"""

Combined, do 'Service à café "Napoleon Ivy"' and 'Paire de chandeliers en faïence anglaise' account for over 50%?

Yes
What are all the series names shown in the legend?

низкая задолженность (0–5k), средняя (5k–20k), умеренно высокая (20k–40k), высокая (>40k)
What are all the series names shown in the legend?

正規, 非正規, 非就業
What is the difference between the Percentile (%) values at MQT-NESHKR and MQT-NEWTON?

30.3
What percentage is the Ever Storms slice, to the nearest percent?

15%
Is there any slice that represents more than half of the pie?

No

"""
"""

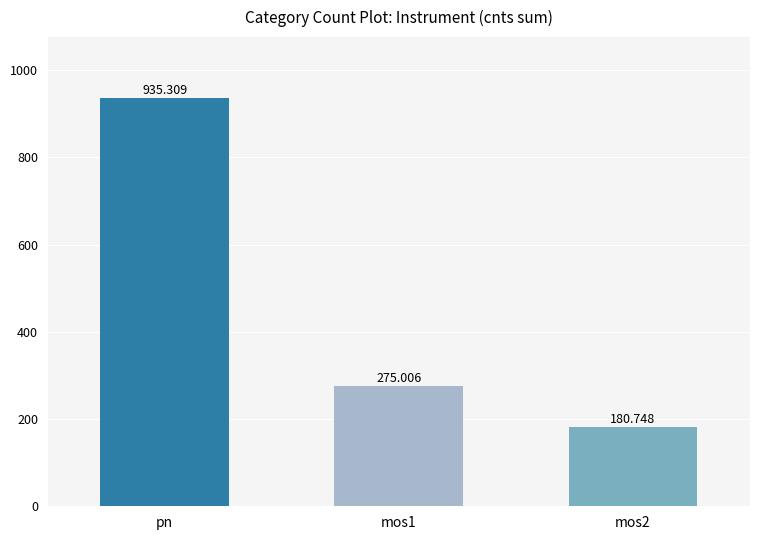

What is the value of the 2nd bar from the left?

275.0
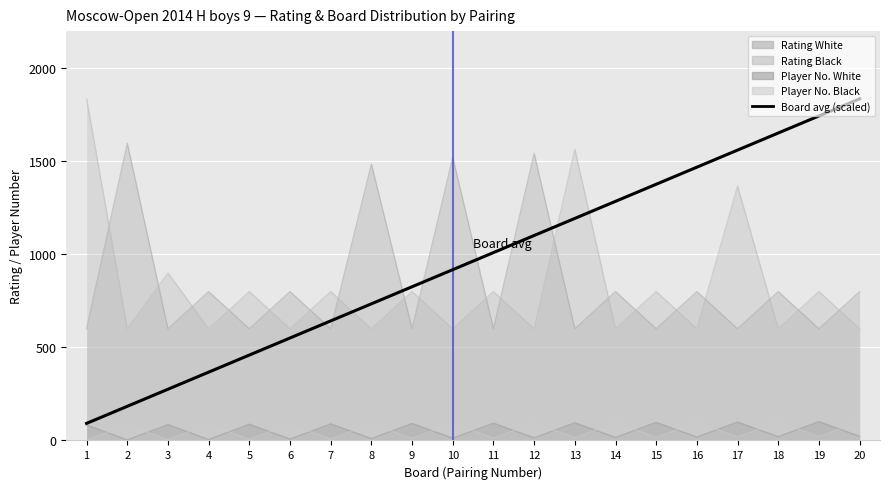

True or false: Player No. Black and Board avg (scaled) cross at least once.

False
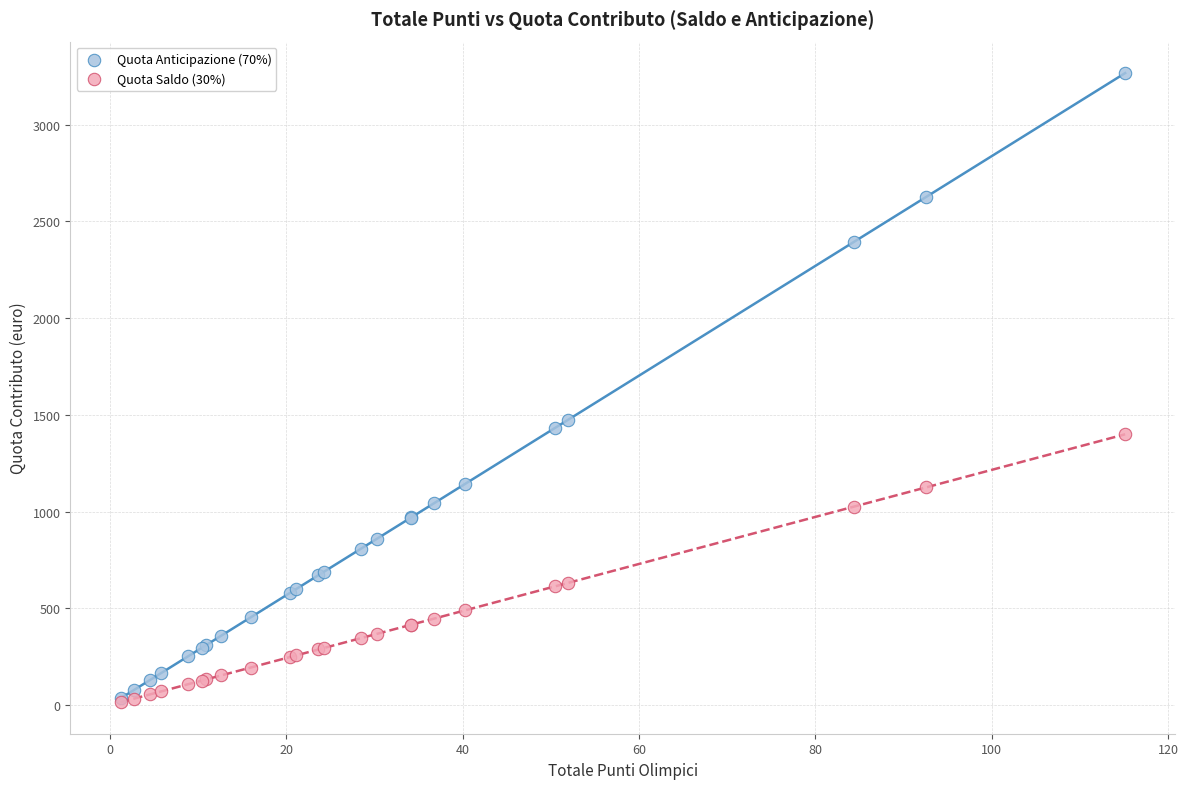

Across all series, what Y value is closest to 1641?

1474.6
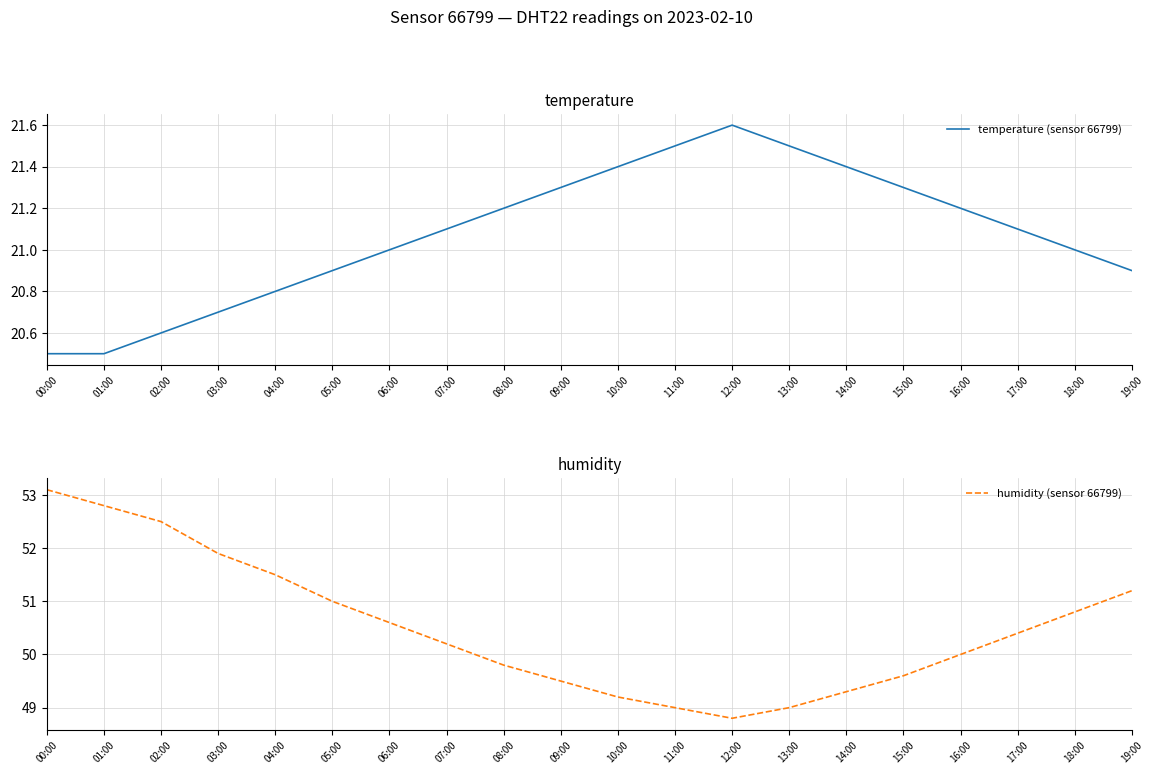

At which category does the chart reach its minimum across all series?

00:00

"""
"""

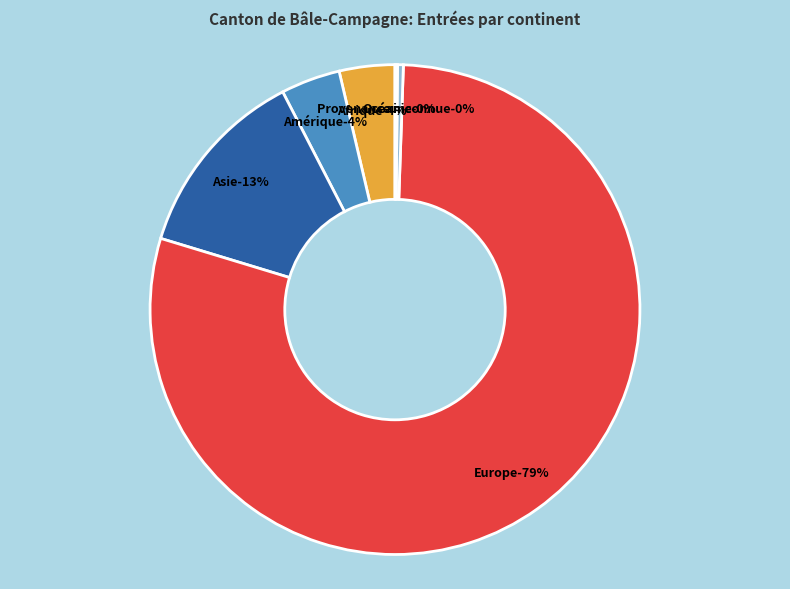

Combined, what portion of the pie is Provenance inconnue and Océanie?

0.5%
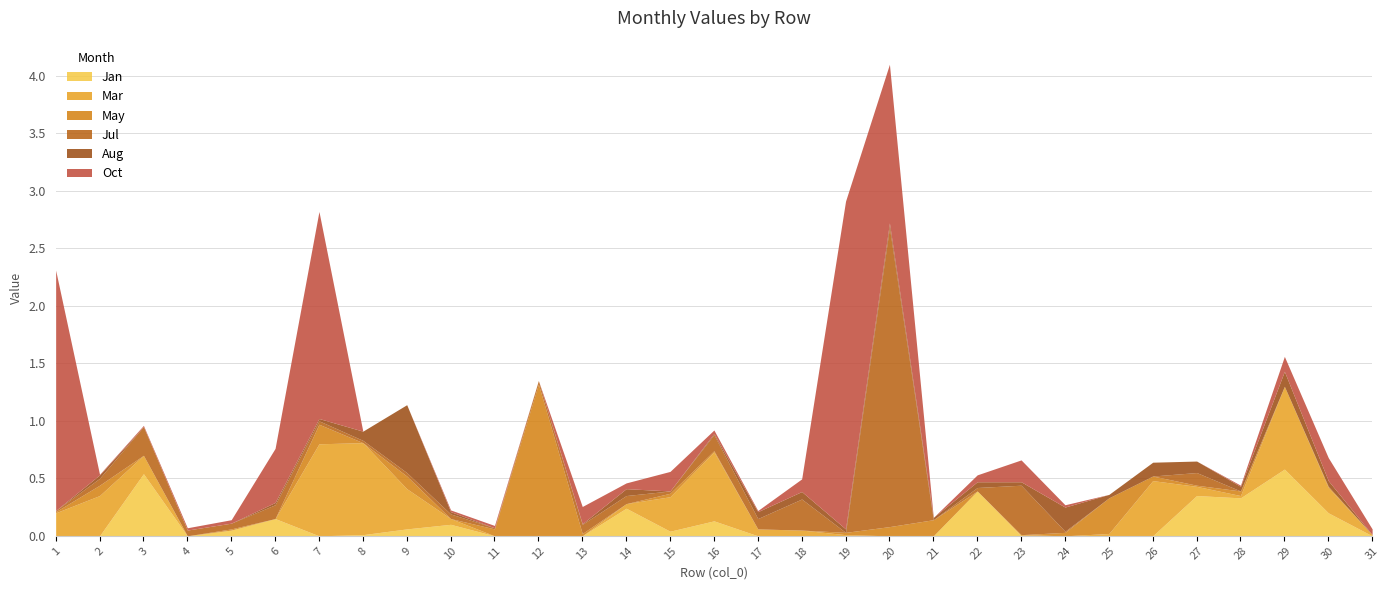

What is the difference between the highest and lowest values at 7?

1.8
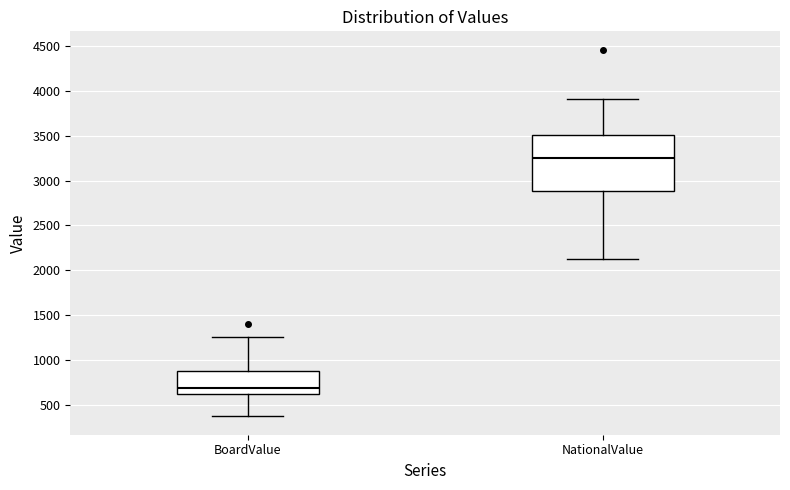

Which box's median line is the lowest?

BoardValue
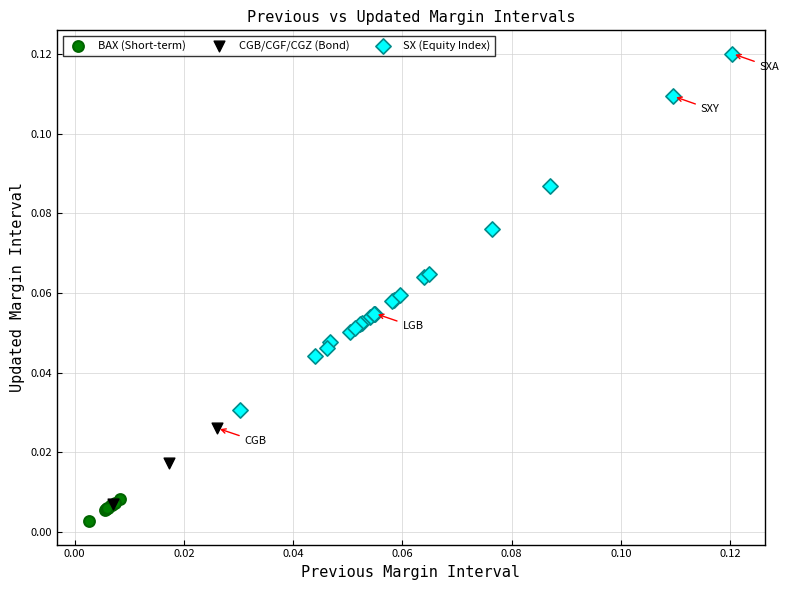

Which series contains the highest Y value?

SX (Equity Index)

"""

**To do**.
Print everything in the rows from the line containing "Across all series, what" down to the line containing "At which category", both included, with each line unchanged. Leave the pictures out.

**Result of the task**.
Across all series, what Y value is closest to 1641?

1474.6

At which category does the chart reach its minimum across all series?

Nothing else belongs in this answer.